1d) We therefore concluded that the newly identified genes are u

1d). We therefore concluded that the newly identified genes are under the direct control of MlrA. Note that besides the csgD promoter, the genes for two additional transcription factors, CadC and YrbA,

are also under the control of MlrA. If this is the case, Dabrafenib MlrA is located at a higher level in the hierarchy of the transcription factor network (Ishihama, 2010). To confirm the activating role of MlrA on the csgD promoter, we next measured csgD mRNA using the primer extension assay. The level of csgD P1 mRNA was low in cells at steady-state at the exponential phase of growth in LB medium (Fig. 4, lane 1). When MlrA was overexpressed using arabinose-inducible expression vector, csgD mRNA markedly increased even in the wild-type E. coli (Fig. 4, lanes 1 and 2). The enhancing effect of MlrA overexpression was also examined for a set of E. coli mutants, each lacking one of the transcription factors that are involved in the regulation of the csgD promoter (Ogasawara et al., 2010). In the presence of MlrA overexpression,

an increase of csgD mRNA was observed in the mutants lacking Crl (Fig. 4, lanes 5 and 6), H-NS (Fig. 4, lanes 7 and 8), RstA (Fig. 4, lanes 11 and 12), CpxR (Fig. 4, lanes 13 and 14) and RcsB (Fig. 4, lanes 15 and 16), indicating that MlrA functions independent of these regulators. In contrast, however, enhancement of the csgD promoter was not detected for mutants see more lacking OmpR (Fig. 4, lanes 3 and

4) and IHF (Fig. 4, lanes 17–20), both binding near the MlrA-binding site (see Fig. 2; also see Fig. 6).
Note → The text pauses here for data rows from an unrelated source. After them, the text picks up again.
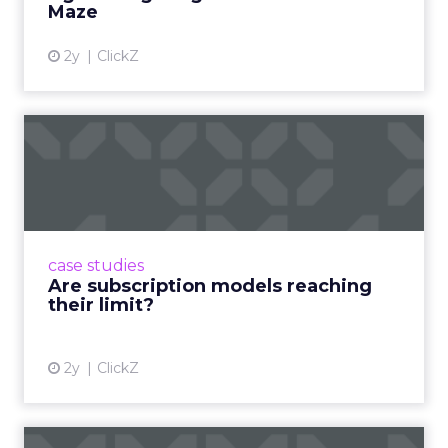
Maze
2y
ClickZ
Are subscription models
reaching their limit?
Adobe’s 2024 results showcase the power of
subscriptions, but the model’s challenges are
prompting businesses to rethink how they
case studies
deliver value and re...
Are subscription models reaching
their limit?
View article
2y
ClickZ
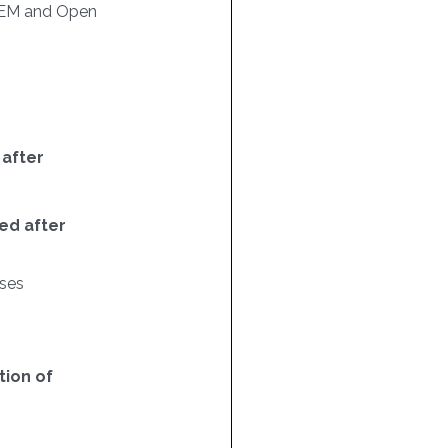
EM and Open
 after
ed after
ses
ion of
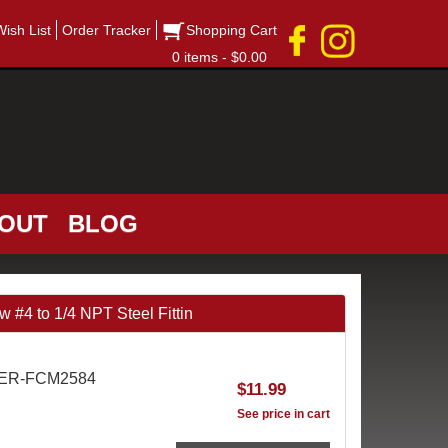
Wish List
Order Tracker
Shopping Cart
0 items - $0.00
OUT
BLOG
#4 to 1/4 NPT Steel Fittin
AER-FCM2584
$11.99
See price in cart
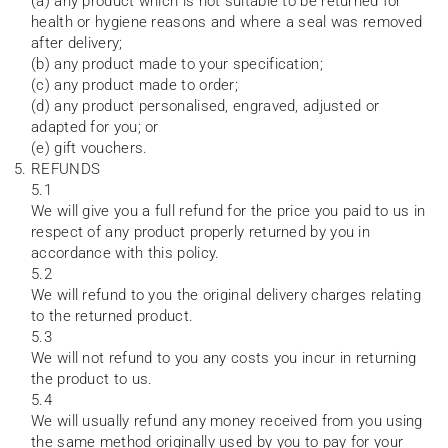
(a) any product which is not suitable to be returned for
health or hygiene reasons and where a seal was removed
after delivery;
(b) any product made to your specification;
(c) any product made to order;
(d) any product personalised, engraved, adjusted or
adapted for you; or
(e) gift vouchers.
REFUNDS
5.1
We will give you a full refund for the price you paid to us in
respect of any product properly returned by you in
accordance with this policy.
5.2
We will refund to you the original delivery charges relating
to the returned product.
5.3
We will not refund to you any costs you incur in returning
the product to us.
5.4
We will usually refund any money received from you using
the same method originally used by you to pay for your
One explanation for the lack of csgD promoter activation in the mutants lacking OmpR and IHF is that MlrA requires these two activators for function. Promoter P1 is known to be recognized by RpoS sigma factor (Ogasawara et al., 2007a), and the activity Ureohydrolase of RpoS sigma is controlled by an accessory protein Crl (Bougdour et al., 2004). The induction level of csgD mRNA by MlrA overexpression in both the rpoS (data not shown) and the crl mutant (Fig. 4, lane 6) was as high as that in wild-type E. coli (Fig. 4, lane 2). This is not unexpected given that the csgD promoter P1 is recognized by both RpoD and RpoS (Ogasawara et al., 2007a). Escherichia coli contains an uncharacterized protein YcgE that exhibits an overall similarity of 76% to MlrA (Brown et al., 2001). We also tested possible functional replacement of MlrA by YcgE, but overexpression of YcgE did not affect the csgD mRNA level (data not shown). Together, these observations indicate that MlrA is a DNA-binding positive regulator of csgD transcription, but its homologue YcgE is not involved in csgD regulation. Both the reporter assay and primer extension analysis indicated the stimulatory role of MlrA on csgD transcription. If this is the case, the set of genes under the control of the CsgD global regulator must be activated in the presence of MlrA overexpression.